Unsere Ernährungssysteme gehören uns
Vor einigen Jahren hat Olivier de Schutter, UNO-Sonderberichterstatter für das Recht auf Nahrung gesagt, ein Hauptgrund für die gegenwärtige Lebensmittelknappheit sei die fehlende Demokratie in unseren Ernährungssystemen. Man müsse in den Dörfern und Städten, bei den Bürgerinnen und Bürgern beginnen, bessere Systeme zu gründen, welche die Macht weg von den Konzernen zurück zu den Völkern bringt.
In jüngster Zeit fanden zwei Veranstaltungen statt, von denen wir uns inspirieren lassen können : Mitte Oktober fand in Den Haag das Monsanto Tribunal statt (Artikel in dieser Ausgabe). Zahlreiche Opfer aus der ganzen Welt konnten in den Zeugenstand treten und erzählen, welche Schäden aus den Aktivitäten von Monsanto entstanden sind. Berufsrichter haben diese Aussagen zur Kenntnis genommen und werden Anfang Dezember ein Urteil fällen. Das Tribunal hat aber noch eine zweites, hochgestecktes Ziel : Es soll erreichen, dass die internationalen Instanzen den Ökozid als Verbrechen gegen die Menschlichkeit anerkennen. Damit könnte jedes Unternehmen, das schwere Umweltschäden bewirkt, strafrechtlich verfolgt werden. Diese Entwicklung muss im Auge behalten werden.

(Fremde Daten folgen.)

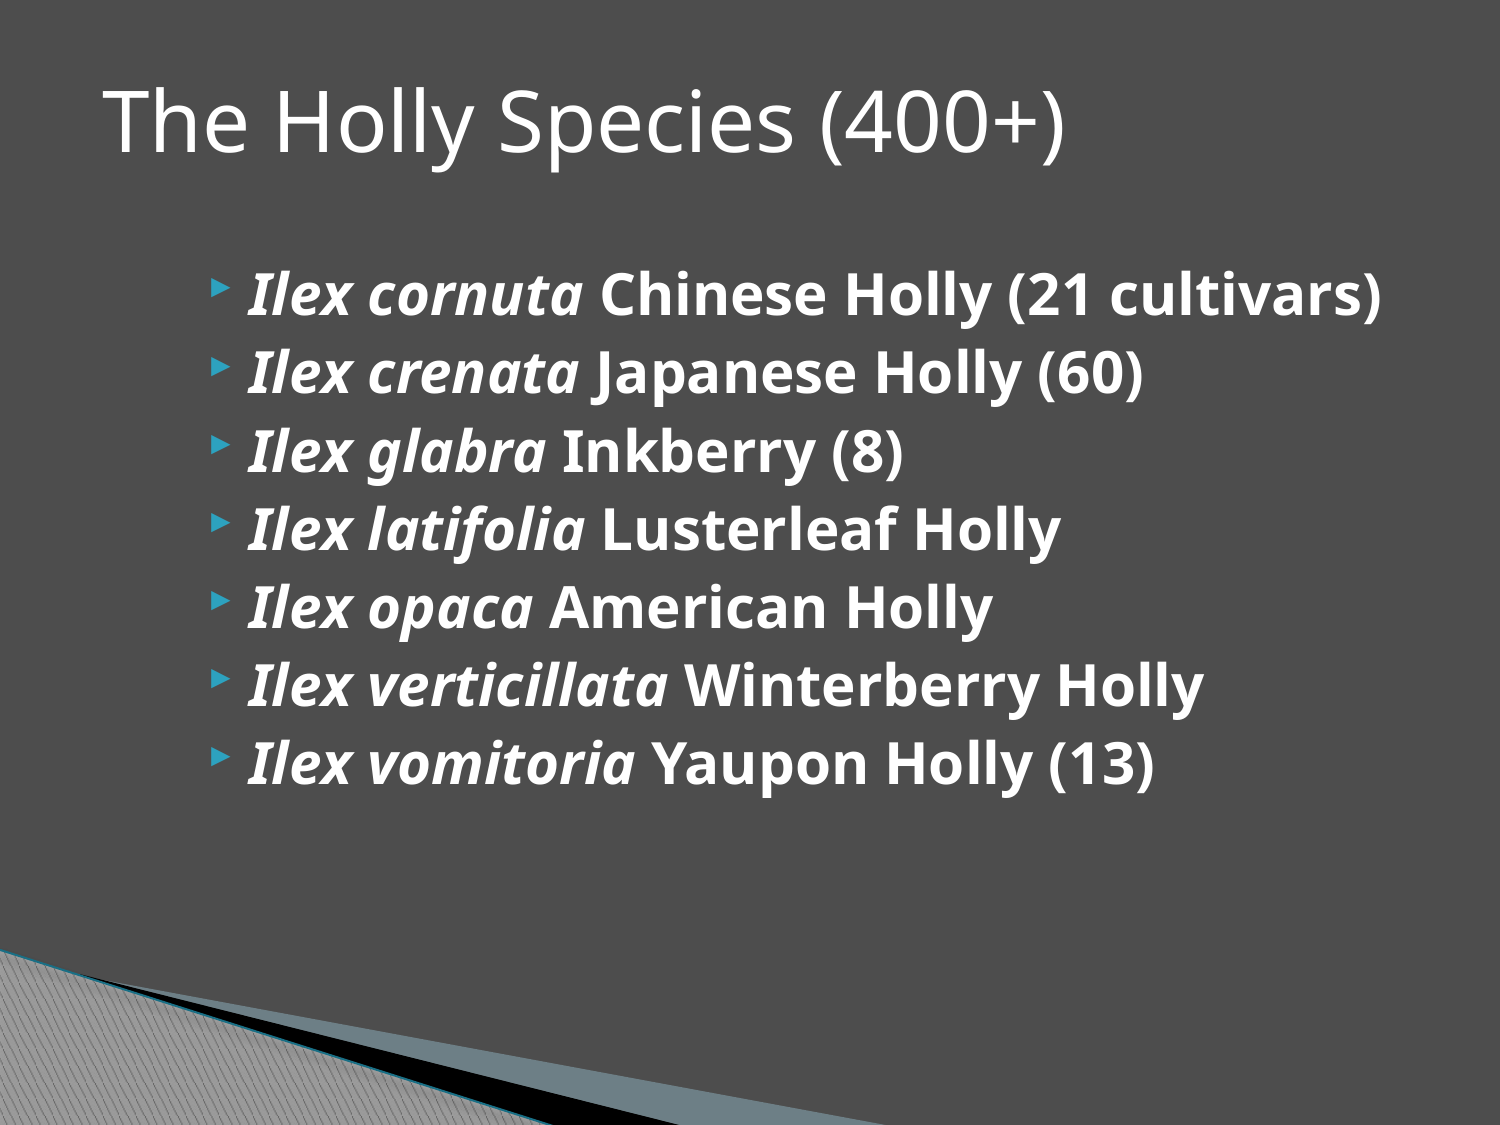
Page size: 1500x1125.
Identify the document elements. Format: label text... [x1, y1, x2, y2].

list Ilex cornuta Chinese Holly (21 cultivars) Ilex crenata Japanese Holly (60) Ilex glabra Inkberry (8) Ilex latifolia Lusterleaf Holly Ilex opaca American Holly Ilex verticillata Winterberry Holly Ilex vomitoria Yaupon Holly (13) [174, 249, 1438, 925]
title The Holly Species (400+) [87, 50, 1363, 188]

Ende Oktober hat in Cluj, Rumänien, das zweite europäische Forum für Ernährungssouveränität stattgefunden - ein weiterer Ausdruck der partizipativen Demokratie. Über 700 Delegierte aus ganz Europa, aus dem hintersten Ecken Sibiriens, aus Irland, Spanien oder Norwegen und auch aus der Schweiz haben sich zu einem fünftägigen Treffen eingefunden, um über ihre Erfahrungen, ihre Befürchtungen und ihre Hoffnungen zu sprechen. Mit vor Ort waren auch Dolmetscher (9 Sprachen) und freiwillige Köche, deren Mahlzeiten aus regionalen Produkten einen idealen, geselligen Rahmen boten. Besuche auf rumänischen Bauernhöfen und kulturelle Veranstaltungen haben das Treffen bereichert. Das Themenspektrum war breit, es ging vom Recht auf natürliche Ressourcen und Gemeingüter, über Produktionsmodelle und den fairen Konsum, über die Verteilung von Nahrungsmitteln und Arbeitsbedingungen bis hin zur Marginalisierung. Aus den Diskussionen sind viele konkrete Projekte entstanden (auch in dieser Ausgabe).
Uniterre hat ihre Volksinitiative für Ernährungssouveränität vorgestellt. Sie traf auf viel Zustimmung und wurde als Option für andere Länder in Betracht gezogen. Die Delegation aus Italien hat einen Gesetzesentwurf für bäuerliche Landwirtschaft vorgestellt, der derzeit im italienischen Parlament behandelt wird. Es soll dieser Art der Landwirtschaft ein wenig Luft verschaffen und ihren Beitrag zum Erhalt einer lebendigen Sozialstruktur anerkennen.
Mit nur wenig finanziellen Mitteln hat die Zivilgesellschaft gezeigt, dass sie in der Lage ist, Grossereignisse zu organisieren und die Debatte über Landwirtschaft und Ernährung richtungsweisend zu beeinflussen. Auf unserem Kontinenten gibt es eine starke Bewegung für eine andere Landwirtschaft und eine bessere Ernährung. Ähnliche Bewegungen gibt es in der ganzen Welt. Das ist ein Hoffnungsschimmer für all jene, Bäuerinnen, Bauern, Handwerkerinnen und Konsumenten, die vermeiden wollen, dass wir aus ökonomischer Blindheit direkt in die Wand fahren.